** À faire **
(1) Répondez à ces questions d'après le texte sur la Jordanie :
(a) En quelle année la visite de la Jordanie a-t-elle eu lieu ?
(b) Par qui Jerash a-t-elle été fondée ?
(c) En quelle année Jerash a-t-elle été prise par les Arabes ?
(2) Recopiez fidèlement, dans le texte sur la Jordanie, le passage qui va de « Tombée successivement sous » jusqu'à « du 8ème siècle. ».

** Texte cité **
******

Jordanie, nature et civilisation

La Jordanie recèle bien des trésors, aussi bien naturels qu'archéologiques, mais sa richesse, au moment où nous l'avons visitée en 2012, était aussi son capital humain. Une population ouverte et curieuse, éduquée, une société plutôt tolérante et accueillante, si on la compare à la plupart des pays voisins. Un pays qui avait développé de bonnes infrastructures touristiques, et dont les visiteurs pouvaient circuler librement.

Au moment où j'écris ces lignes, en mars 2020, je ne sais pas comment a évolué le pays, confronté à la tragédie syrienne et à tous les déséquilibres du moyen orient, ainsi qu'au fondamentalisme... Mais cela me donne encore plus envie de témoigner des merveilles qu'offre la Jordanie.


Les cités antiques de Jerash

et d'Umm Qeis

Jerash, fondée par deux généraux d'Alexandre le Grand

Aller à Jerash, c'est tutoyer la GRANDE HISTOIRE!

Tombée successivement sous influence nabatéenne puis romaine, son apogée se situe entre le 1er siècle avant JC et le 3ème s. après JC. Prise par les Arabes en 635, elle fut ensuite partiellement détruite par plusieurs séismes, et abandonnée à partir du 8ème siècle.

Le site est remarquable, en particulier les deux superbes théâtres!

******

** Contenu des données **
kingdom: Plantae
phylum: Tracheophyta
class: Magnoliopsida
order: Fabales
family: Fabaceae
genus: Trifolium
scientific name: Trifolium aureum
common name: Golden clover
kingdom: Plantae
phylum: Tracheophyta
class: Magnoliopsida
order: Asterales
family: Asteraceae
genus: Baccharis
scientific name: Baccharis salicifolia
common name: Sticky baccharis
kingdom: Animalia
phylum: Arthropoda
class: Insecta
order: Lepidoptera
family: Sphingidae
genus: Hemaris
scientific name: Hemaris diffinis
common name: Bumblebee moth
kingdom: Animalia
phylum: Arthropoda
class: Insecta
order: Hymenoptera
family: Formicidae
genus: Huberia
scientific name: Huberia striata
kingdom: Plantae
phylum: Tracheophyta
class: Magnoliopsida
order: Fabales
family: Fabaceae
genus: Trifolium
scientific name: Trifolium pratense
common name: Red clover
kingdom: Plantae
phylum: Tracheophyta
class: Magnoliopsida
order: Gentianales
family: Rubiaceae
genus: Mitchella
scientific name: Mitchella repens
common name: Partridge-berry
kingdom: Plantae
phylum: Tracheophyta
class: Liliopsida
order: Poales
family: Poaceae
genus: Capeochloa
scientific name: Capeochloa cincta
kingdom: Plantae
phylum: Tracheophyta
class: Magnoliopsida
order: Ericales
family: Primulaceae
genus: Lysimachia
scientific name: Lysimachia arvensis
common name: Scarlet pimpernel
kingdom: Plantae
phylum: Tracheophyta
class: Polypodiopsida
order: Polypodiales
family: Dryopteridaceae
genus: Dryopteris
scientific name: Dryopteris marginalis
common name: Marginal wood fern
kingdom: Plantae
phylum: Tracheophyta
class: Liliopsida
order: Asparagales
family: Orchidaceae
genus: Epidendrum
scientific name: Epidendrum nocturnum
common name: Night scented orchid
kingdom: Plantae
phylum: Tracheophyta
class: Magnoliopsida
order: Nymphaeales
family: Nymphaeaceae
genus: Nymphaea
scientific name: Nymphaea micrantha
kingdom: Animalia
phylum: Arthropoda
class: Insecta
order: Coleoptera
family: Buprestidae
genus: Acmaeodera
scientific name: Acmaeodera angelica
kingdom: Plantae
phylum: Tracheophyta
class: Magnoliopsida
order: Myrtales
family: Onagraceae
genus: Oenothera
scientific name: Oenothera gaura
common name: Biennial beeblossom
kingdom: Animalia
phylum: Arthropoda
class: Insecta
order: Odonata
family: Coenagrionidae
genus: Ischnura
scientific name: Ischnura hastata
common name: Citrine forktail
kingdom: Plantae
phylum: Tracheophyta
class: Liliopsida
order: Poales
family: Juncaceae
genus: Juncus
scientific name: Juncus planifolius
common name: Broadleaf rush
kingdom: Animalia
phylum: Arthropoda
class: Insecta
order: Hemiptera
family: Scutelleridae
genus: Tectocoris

******

** Liste des réponses **
(1)
(a) En 2012.
(b) Par deux généraux d'Alexandre le Grand.
(c) En 635.

(2)
Tombée successivement sous influence nabatéenne puis romaine, son apogée se situe entre le 1er siècle avant JC et le 3ème s. après JC. Prise par les Arabes en 635, elle fut ensuite partiellement détruite par plusieurs séismes, et abandonnée à partir du 8ème siècle.